Maybe Krauthammer didn't get it completely right, but his authoritative spin on the potentially devastating impact of Reeve's message on newly disabled people was a major media inroad.

 

 

 


Some quotes from our readers

The opportunities in this new world for people with disabilities have not been created by technology alone. They are the result of several generations of intensifying disability rights activism that has won passage of laws protecting us from discrimination and guaranteeing us access. . . . We need to ask why society keeps giving Reeve platforms to propagate his views but excludes the disability rights perspective

-- Paul Longmore

 

If I had pulled a Christopher Reeve 30 years ago, none of at least 1,000 buildings would be accessible today.

-- Tom Deniston, Accessible Design Associates

 

Walking or not walking, Reeve is Reeve, as his aptly titled autobiography, "Still Me," tries to say. That rhetoric is belied by his actions, though, which only convince the world that until he can walk again he is not "still me."

-- Steve Brown, Institute for Disability Culture

 

 

Maybe the "cure" can be discovered sooner because of Reeve's contributions. But let everyone see how he did it: He did it in his wheelchair.

-- Gary Ray Rogers

 


"In Reeve's view, reality is a psychological crutch. His propaganda to that effect undermines those -- particularly the young and newly injured -- who are struggling to face reality, master it and make a life for themselves from their wheelchairs."
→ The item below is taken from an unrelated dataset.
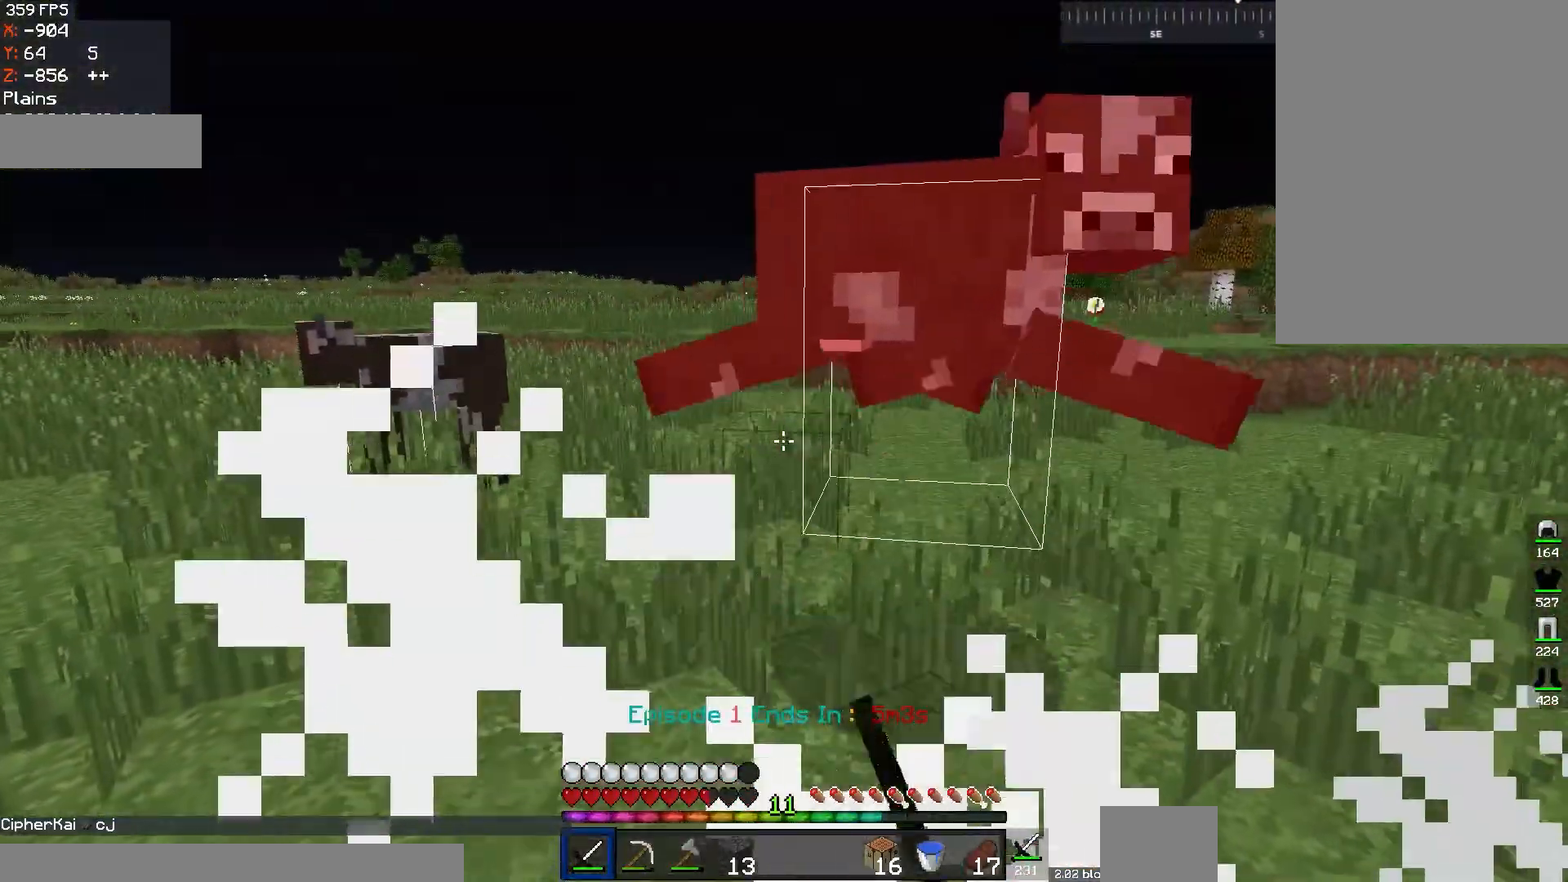
{"keys": ["w"], "mouse": [], "events": [[84, "w", "down"], [234, "d", "down"], [401, "mouse_left", "up"], [434, "d", "up"]]}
-- Charles Krauthammer, "Restoration, Reality and Christopher Reeve", Time Magazine Feb 14, 2000

 

The problem, Krauthammer said, is not that "people in wheelchairs don't dream enough about getting out of them" but that some newly disabled people "dream about it too much" and never get on with their lives.

"If I am wrong, the worst that can happen is that when the miracle comes, the nonbelievers will find themselves overtrained and overtoughened," wrote Krauthammer. "But if Reeve is wrong, what will his dreamers be left with?"